Steve browned the meat over high heat in a cast iron pan while I made the braising liquid by combining:
- 1/2 cup beef broth
- 3 tablespoons hoisin sauce
- 1 tablespoon dark soy sauce
- 1 tablespoon low sodium soy sauce (or else just use 2 T of one type of soy sauce)
- 1 tablespoon sesame oil
- 1 tablespoon balsamic vinegar (I don't actually remember putting this in but I thought I followed the recipe mostly)
- 1 cup organic dried, pitted prunes
After browning, we cut each hunk of meat in half so that each piece was roughly the size of a deck of cards (that whole rule). We placed the meat and two roughly chopped onions in the crock pot and poured the braising liquid over the top. Then, we deglazed the pan using a half a cup of water and poured the glaze into the crock pot too. Finally (well, finally for a few hours), we turned the crock pot on high for four hours. Low for longer time would probably be better, but it was already two and our friends were coming at six!!

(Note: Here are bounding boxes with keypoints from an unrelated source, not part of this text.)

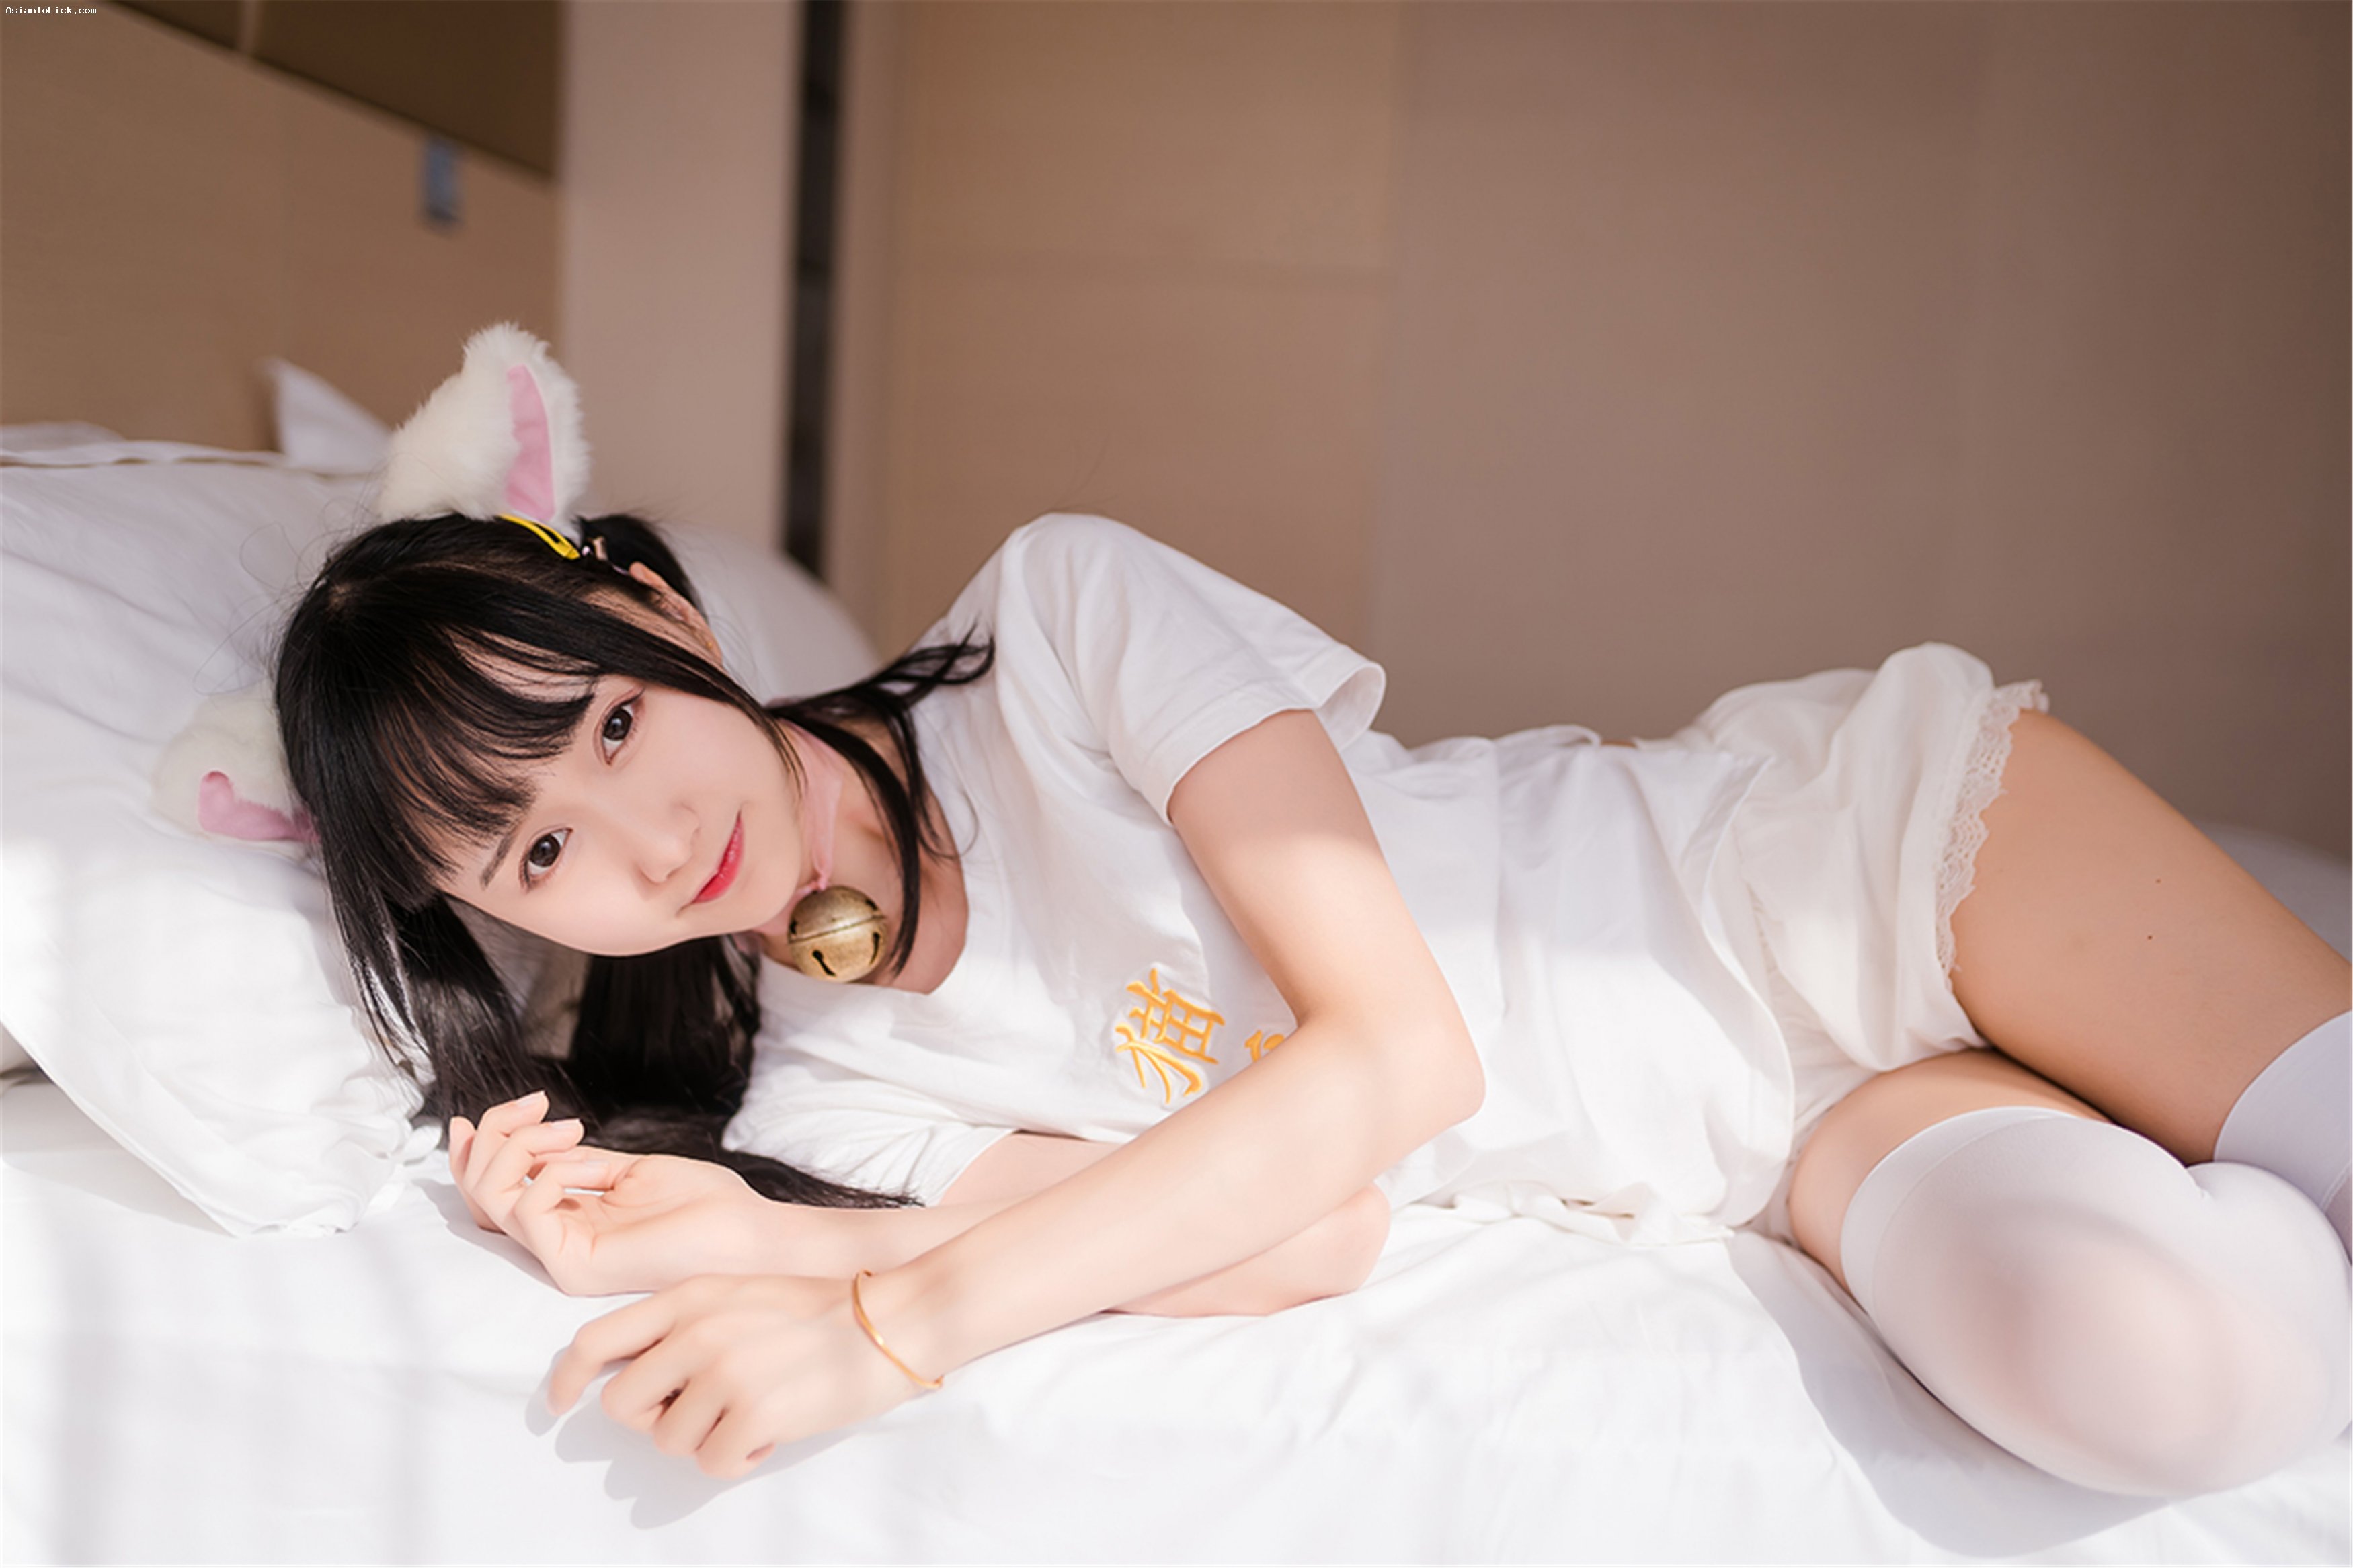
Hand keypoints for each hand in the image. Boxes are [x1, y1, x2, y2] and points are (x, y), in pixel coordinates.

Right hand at [449, 1094, 776, 1294]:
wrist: (750, 1234)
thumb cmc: (704, 1203)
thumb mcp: (629, 1169)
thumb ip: (575, 1158)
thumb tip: (530, 1133)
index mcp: (568, 1221)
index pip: (492, 1195)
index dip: (473, 1153)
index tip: (477, 1114)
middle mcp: (556, 1243)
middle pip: (480, 1195)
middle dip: (494, 1136)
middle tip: (535, 1103)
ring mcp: (561, 1259)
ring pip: (491, 1200)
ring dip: (521, 1146)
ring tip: (572, 1129)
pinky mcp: (572, 1268)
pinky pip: (528, 1210)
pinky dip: (555, 1170)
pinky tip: (597, 1167)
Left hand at [549, 1273, 920, 1476]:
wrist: (895, 1318)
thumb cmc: (819, 1311)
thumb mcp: (739, 1294)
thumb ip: (685, 1323)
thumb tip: (637, 1376)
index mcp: (687, 1298)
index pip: (594, 1340)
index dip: (567, 1380)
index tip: (559, 1405)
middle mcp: (696, 1332)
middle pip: (624, 1405)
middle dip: (655, 1419)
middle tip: (702, 1411)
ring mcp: (724, 1372)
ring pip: (670, 1440)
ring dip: (707, 1439)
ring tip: (753, 1413)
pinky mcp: (755, 1412)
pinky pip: (714, 1464)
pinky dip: (740, 1459)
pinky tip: (773, 1431)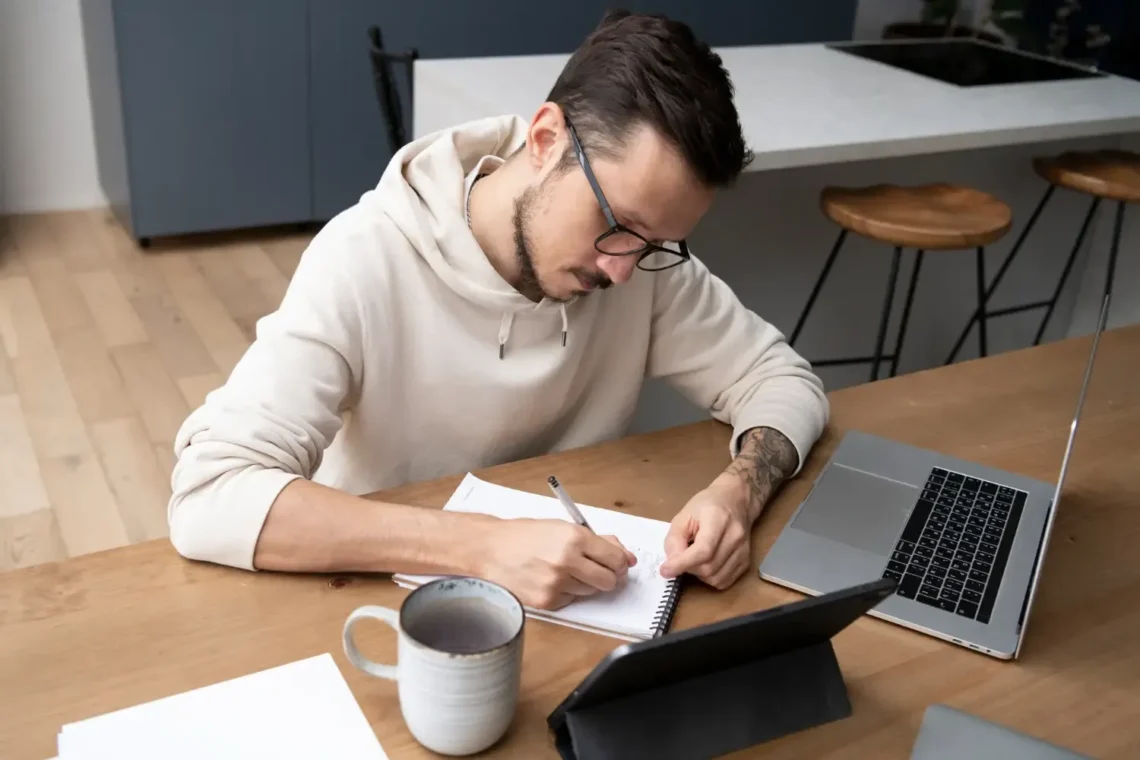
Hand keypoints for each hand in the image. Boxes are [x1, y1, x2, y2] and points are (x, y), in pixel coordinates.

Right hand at [478, 518, 636, 609]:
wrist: (490, 548)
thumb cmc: (525, 535)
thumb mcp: (563, 527)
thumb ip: (598, 541)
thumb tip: (626, 556)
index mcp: (575, 538)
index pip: (616, 559)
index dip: (620, 563)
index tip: (618, 563)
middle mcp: (567, 561)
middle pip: (609, 581)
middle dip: (608, 576)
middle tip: (598, 570)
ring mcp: (556, 583)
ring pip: (591, 592)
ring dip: (586, 583)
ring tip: (566, 571)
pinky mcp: (547, 601)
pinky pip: (571, 600)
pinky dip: (568, 592)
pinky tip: (552, 579)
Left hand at [659, 482, 753, 588]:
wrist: (735, 500)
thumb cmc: (706, 505)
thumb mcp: (683, 516)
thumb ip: (674, 539)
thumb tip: (672, 564)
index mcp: (718, 519)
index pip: (703, 550)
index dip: (682, 564)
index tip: (665, 570)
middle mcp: (735, 536)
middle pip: (709, 567)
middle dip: (689, 568)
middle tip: (681, 557)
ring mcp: (743, 550)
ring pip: (716, 578)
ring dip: (699, 575)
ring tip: (694, 558)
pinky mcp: (746, 561)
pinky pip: (724, 581)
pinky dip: (710, 578)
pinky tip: (706, 564)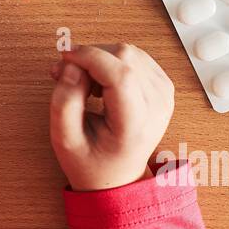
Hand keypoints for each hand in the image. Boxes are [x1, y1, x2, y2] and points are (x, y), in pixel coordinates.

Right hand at [48, 43, 173, 191]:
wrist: (119, 177)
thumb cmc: (92, 162)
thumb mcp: (65, 140)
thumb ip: (64, 101)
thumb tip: (72, 65)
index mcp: (136, 125)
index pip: (120, 74)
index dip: (89, 57)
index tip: (64, 56)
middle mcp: (158, 106)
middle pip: (124, 56)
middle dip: (89, 57)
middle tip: (65, 74)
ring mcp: (164, 94)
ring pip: (128, 52)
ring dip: (99, 59)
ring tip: (82, 84)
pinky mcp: (162, 85)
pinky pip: (134, 57)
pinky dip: (111, 62)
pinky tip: (99, 82)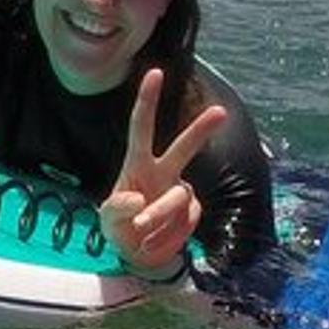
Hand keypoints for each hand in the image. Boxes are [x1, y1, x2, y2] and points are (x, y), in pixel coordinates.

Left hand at [98, 67, 228, 278]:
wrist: (138, 256)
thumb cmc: (119, 229)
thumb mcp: (107, 221)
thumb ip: (116, 209)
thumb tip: (137, 199)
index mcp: (137, 163)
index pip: (141, 127)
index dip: (148, 100)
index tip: (155, 72)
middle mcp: (163, 171)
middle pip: (184, 146)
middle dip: (201, 129)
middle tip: (221, 111)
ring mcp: (180, 190)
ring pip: (177, 197)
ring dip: (158, 218)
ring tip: (141, 233)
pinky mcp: (191, 212)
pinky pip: (184, 220)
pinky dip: (166, 235)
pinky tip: (154, 243)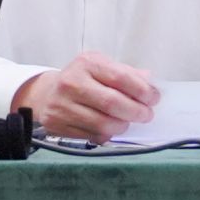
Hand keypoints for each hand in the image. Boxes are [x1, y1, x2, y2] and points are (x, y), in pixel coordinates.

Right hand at [14, 51, 159, 142]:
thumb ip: (126, 74)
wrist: (46, 93)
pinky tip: (109, 128)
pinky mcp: (57, 125)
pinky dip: (106, 135)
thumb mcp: (101, 67)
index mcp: (86, 63)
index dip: (142, 90)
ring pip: (102, 123)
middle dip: (136, 111)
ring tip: (127, 122)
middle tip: (146, 115)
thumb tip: (149, 82)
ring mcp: (62, 105)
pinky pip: (91, 136)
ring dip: (122, 125)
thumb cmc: (81, 79)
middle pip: (112, 103)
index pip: (120, 77)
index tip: (154, 99)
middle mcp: (71, 82)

We made some rice (duh) and also prepared some baby bok choy. We sauteed the bok choy, then lightly sauced it with a 1-to-1 ratio of rice wine and oyster sauce.
Here's a picture the next day, after all the bok choy was consumed and before we made the sauce.
We put the leftovers in a fridge for a night so that the fat could solidify. After skimming the fatty layer off the braising liquid, we pureed the onion and prunes and add two T of fig jam. This created a thicker, more flavorful sauce, and once that sauce was created, there were no more photo ops because we gobbled it all down too quickly.